JOB ITEM: Give back exactly the stretch of data below from the line holding "List of Year dir_64" through the line holding "List of Year dir_72", both ends included, and leave the remaining lines out.

Segment Start: GIVEN DATA

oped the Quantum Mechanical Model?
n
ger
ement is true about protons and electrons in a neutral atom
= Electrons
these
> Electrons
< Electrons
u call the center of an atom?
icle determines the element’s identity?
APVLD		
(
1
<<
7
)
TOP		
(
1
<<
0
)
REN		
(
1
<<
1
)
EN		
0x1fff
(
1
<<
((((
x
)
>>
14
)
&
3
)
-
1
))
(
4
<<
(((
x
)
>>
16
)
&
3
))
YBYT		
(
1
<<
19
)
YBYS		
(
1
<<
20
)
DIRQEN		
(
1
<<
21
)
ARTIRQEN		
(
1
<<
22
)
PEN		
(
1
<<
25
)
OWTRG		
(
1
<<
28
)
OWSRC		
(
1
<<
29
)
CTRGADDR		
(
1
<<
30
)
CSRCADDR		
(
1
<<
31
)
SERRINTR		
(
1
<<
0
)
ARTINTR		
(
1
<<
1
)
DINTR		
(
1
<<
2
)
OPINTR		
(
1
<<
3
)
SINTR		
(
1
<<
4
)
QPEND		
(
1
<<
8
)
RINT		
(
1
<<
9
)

Segment End: GIVEN DATA
Segment Start: GIVEN DATA

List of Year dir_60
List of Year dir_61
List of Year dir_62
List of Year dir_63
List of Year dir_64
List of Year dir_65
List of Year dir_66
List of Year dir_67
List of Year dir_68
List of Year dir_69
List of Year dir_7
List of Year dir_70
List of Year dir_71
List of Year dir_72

Segment End: GIVEN DATA

EXERCISE ANSWER:
List of Year dir_64
List of Year dir_65
List of Year dir_66
List of Year dir_67
List of Year dir_68
List of Year dir_69
List of Year dir_7
List of Year dir_70
List of Year dir_71
List of Year dir_72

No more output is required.